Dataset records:
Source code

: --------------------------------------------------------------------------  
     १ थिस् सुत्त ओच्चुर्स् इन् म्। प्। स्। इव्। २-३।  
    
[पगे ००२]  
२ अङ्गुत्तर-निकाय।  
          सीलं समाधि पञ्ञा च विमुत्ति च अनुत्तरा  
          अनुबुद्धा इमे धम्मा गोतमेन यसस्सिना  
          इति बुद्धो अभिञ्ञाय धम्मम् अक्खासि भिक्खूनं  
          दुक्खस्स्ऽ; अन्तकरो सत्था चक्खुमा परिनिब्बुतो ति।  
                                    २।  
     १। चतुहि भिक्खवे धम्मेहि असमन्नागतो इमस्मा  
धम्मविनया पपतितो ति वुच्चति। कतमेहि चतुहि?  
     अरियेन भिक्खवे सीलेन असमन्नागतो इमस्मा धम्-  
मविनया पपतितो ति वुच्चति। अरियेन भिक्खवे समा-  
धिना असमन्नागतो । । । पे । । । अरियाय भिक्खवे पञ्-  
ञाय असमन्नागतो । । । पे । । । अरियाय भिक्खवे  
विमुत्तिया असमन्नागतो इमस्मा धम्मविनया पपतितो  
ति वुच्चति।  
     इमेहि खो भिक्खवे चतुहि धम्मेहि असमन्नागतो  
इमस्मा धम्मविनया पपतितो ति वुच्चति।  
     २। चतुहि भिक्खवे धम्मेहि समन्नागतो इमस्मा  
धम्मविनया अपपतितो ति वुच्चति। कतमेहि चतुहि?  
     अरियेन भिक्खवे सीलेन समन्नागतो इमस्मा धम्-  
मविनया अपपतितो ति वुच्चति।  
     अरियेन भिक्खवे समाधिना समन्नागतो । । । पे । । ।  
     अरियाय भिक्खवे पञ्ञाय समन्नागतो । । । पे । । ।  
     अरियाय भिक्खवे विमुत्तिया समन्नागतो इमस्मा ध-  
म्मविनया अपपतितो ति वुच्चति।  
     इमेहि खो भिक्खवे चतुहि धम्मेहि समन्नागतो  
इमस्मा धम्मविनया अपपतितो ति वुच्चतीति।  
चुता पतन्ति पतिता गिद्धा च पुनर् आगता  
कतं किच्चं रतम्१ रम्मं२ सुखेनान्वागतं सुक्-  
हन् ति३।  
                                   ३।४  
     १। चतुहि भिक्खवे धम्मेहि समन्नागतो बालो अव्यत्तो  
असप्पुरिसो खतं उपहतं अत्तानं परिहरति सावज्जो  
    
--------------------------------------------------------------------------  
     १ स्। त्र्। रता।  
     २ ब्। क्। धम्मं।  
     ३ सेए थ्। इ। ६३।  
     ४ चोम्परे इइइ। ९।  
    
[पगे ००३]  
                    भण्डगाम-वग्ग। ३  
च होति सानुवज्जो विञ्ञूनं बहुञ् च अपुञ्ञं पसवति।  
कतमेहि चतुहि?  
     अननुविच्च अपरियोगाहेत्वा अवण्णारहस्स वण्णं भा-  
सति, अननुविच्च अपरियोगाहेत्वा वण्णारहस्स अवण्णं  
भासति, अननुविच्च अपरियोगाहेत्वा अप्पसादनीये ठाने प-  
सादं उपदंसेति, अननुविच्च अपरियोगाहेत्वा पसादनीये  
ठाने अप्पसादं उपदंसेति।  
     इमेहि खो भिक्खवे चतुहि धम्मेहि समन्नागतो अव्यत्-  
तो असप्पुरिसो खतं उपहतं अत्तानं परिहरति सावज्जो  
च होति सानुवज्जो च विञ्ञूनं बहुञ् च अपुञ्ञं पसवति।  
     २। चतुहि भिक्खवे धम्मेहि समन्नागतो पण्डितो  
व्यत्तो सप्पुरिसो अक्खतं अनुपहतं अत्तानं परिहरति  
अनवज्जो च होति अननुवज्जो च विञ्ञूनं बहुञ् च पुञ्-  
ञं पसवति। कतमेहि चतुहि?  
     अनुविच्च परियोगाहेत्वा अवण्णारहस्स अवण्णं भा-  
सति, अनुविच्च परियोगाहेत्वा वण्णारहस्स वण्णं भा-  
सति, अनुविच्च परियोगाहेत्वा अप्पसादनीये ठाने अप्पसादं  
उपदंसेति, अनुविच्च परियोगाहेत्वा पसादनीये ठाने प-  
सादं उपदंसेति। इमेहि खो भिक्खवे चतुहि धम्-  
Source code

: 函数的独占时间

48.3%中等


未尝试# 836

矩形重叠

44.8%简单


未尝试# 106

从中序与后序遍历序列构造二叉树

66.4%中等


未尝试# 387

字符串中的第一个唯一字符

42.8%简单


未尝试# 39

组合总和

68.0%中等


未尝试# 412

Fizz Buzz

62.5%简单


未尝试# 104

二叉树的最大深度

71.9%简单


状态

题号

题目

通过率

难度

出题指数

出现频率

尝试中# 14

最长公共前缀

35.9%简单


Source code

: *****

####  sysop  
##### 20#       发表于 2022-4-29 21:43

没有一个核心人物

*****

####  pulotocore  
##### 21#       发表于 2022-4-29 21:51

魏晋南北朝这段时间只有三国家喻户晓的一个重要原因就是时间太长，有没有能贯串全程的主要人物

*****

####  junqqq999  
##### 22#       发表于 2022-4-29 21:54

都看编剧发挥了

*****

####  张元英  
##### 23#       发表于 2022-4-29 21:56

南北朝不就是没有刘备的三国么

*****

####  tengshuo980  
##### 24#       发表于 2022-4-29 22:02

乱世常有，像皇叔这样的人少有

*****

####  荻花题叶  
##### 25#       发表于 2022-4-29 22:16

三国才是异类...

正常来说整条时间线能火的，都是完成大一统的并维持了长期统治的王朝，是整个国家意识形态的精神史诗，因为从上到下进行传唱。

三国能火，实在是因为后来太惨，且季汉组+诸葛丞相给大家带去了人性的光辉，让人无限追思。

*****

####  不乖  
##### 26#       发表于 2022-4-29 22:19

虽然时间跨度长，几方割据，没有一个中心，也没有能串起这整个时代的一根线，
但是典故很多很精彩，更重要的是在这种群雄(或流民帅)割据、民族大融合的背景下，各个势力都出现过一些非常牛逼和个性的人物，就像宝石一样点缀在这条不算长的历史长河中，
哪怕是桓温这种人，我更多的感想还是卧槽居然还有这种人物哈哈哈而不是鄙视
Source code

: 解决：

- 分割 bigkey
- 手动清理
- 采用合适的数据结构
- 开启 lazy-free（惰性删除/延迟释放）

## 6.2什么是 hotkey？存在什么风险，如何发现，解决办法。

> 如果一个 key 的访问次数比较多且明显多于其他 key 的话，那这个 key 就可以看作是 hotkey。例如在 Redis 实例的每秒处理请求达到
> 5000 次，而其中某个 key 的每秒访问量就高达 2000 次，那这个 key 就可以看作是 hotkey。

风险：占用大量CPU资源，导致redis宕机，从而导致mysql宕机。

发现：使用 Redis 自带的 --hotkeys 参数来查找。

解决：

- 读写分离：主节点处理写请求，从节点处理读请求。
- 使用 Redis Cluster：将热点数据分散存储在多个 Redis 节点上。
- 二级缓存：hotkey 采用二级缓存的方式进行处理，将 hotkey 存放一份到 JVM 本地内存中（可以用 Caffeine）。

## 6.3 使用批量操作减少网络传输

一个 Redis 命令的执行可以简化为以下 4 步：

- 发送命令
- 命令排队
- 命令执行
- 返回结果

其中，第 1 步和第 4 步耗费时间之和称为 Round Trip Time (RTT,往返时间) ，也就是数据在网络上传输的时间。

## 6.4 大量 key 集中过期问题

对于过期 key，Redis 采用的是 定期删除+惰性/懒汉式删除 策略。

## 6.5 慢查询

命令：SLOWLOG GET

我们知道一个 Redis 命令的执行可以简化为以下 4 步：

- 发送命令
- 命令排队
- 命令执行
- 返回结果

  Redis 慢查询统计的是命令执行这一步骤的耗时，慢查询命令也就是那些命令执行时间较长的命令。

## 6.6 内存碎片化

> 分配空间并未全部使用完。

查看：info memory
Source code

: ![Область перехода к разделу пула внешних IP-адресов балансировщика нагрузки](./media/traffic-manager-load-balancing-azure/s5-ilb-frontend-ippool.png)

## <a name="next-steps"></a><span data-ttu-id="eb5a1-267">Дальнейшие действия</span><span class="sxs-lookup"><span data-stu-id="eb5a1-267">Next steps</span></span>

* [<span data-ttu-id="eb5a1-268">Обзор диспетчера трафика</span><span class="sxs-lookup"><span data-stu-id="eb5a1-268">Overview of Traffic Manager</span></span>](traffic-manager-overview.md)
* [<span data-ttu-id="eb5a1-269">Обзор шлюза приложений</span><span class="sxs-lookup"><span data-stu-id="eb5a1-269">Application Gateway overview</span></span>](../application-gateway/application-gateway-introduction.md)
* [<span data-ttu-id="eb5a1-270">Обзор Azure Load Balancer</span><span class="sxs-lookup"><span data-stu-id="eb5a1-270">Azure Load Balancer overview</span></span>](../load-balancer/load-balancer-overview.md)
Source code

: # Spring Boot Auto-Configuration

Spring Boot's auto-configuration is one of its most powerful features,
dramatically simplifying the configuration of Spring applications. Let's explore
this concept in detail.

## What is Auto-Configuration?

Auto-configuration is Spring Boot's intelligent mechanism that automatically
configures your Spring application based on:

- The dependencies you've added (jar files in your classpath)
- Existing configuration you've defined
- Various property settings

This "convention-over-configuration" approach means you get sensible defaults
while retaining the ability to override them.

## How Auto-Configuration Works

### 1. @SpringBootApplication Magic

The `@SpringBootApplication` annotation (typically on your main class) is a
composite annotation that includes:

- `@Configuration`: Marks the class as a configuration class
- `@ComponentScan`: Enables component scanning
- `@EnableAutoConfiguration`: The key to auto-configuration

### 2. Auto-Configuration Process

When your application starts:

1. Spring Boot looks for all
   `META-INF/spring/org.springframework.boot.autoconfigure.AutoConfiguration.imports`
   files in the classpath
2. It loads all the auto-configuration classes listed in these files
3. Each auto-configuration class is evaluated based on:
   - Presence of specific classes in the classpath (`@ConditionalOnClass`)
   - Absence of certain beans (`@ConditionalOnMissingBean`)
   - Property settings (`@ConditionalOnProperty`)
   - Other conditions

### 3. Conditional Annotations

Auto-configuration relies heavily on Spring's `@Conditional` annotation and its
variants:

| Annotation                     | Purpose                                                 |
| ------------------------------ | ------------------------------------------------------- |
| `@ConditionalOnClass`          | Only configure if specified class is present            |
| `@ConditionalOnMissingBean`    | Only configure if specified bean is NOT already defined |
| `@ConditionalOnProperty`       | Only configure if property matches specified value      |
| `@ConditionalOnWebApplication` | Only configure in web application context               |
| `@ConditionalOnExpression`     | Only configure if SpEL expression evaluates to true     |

Goal of the exercise :: Collect every line of the rows above that contains the string "असमन", copying each such line in full.

Exercise answer ::
     १। चतुहि भिक्खवे धम्मेहि असमन्नागतो इमस्मा  
     अरियेन भिक्खवे सीलेन असमन्नागतो इमस्मा धम्-  
धिना असमन्नागतो । । । पे । । । अरियाय भिक्खवे पञ्-  
ञाय असमन्नागतो । । । पे । । । अरियाय भिक्खवे  
विमुत्तिया असमन्नागतो इमस्मा धम्मविनया पपतितो  
     इमेहि खो भिक्खवे चतुहि धम्मेहि असमन्नागतो  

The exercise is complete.